Begitu pula mereka melakukan i'tikaf dalam rangka ibadah. Sebagaimana hadits yang ma'ruf dari Ibnu 'Umar,
عَنِ
ابْنِ عُمَرَ - رضى الله عنهما - أَنَّ عُمَرَ سَأَلَ النَّبِىَّ - صلى
الله عليه وسلم - قَالَ كُنْتُ نَذَرْتُ فِى الْجَاهِلِيَّةِ أَنْ
أَعْتَكِفَ لَيْلَةً فِى الْمَسْجِدِ الْحَرَامِ ، قَالَ « فَأَوْفِ
بِنَذْرِكَ »
Dari Ibnu 'Umar radhiyallahu 'anhuma, ia pernah bertanya pada Nabi shallallahu 'alaihi wa sallam, "Aku pernah bernazar di masa jahiliyah untuk beri'tikaf semalam di Masjidil Haram." Nabi shallallahu 'alaihi wa sallam lantas bersabda, "Tunaikanlah nazarmu." (HR. Bukhari no. 2032 dan Muslim no. 1656).Begitu pula orang musyrik di masa silam biasa menyepi untuk melakukan ibadah (baca: tahannuts). Nabi shallallahu 'alaihi wa sallam juga pernah menyepi untuk beribadah di goa Hira sehingga menerima wahyu.

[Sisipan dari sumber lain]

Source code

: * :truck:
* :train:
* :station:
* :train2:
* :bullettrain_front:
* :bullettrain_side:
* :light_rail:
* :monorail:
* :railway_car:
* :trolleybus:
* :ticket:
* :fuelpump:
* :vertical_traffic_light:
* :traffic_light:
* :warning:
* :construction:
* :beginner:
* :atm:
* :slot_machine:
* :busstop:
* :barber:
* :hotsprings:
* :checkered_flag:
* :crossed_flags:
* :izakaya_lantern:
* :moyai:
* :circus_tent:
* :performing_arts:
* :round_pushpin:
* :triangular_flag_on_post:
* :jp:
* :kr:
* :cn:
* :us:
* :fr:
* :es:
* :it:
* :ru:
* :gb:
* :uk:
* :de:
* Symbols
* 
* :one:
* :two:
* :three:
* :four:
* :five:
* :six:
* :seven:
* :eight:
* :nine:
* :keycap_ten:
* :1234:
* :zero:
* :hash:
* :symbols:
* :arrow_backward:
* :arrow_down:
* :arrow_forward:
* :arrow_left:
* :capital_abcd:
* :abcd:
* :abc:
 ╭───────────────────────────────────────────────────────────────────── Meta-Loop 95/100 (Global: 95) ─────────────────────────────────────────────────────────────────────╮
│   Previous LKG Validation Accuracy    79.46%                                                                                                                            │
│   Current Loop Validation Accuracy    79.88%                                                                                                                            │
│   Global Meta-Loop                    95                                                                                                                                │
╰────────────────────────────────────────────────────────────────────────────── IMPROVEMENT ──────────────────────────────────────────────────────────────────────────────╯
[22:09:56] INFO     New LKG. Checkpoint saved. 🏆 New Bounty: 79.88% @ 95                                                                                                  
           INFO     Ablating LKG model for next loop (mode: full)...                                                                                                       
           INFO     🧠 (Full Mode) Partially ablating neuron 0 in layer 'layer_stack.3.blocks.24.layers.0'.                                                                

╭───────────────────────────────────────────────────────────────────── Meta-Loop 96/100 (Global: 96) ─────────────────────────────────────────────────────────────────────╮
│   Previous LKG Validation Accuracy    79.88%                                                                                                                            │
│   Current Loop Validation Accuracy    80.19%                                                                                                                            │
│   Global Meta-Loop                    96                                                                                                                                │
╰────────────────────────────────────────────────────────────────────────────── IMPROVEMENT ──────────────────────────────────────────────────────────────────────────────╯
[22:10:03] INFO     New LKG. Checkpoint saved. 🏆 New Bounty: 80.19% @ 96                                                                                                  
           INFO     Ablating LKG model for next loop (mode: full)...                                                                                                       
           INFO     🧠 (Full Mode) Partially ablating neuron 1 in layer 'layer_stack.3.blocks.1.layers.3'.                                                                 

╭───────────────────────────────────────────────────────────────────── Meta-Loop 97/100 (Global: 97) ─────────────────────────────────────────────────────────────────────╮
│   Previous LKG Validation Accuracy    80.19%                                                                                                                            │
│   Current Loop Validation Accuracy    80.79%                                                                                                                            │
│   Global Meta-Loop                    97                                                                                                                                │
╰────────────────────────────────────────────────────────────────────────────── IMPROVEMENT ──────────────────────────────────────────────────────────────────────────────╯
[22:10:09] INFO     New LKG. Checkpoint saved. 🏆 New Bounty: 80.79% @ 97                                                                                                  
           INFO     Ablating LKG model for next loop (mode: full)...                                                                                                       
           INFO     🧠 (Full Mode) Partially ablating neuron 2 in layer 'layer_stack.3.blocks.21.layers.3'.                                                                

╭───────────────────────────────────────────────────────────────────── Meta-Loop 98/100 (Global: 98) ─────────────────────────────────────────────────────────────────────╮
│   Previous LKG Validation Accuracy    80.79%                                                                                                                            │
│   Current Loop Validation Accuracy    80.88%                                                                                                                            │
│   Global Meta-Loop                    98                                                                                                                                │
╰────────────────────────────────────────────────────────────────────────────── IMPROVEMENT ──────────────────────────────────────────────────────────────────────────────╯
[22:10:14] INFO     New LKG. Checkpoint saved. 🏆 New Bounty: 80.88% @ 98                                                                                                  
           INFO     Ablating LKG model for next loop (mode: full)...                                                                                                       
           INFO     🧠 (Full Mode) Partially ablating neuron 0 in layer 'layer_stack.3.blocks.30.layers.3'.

Ibadah Lain yang Dilakukan Orang Musyrik
Sebagaimana Syaikh Muhammad rahimahullah mengatakan di atas bahwa orang musyrik juga rajin sedekah. Orang musyrik pun rajin berdzikir dengan memuji Allah sebagaimana ditemukan dalam sya'ir-sya'ir Arab. Dan juga sudah sangat ma'ruf, orang musyrik melakukan haji dan umrah di Baitullah.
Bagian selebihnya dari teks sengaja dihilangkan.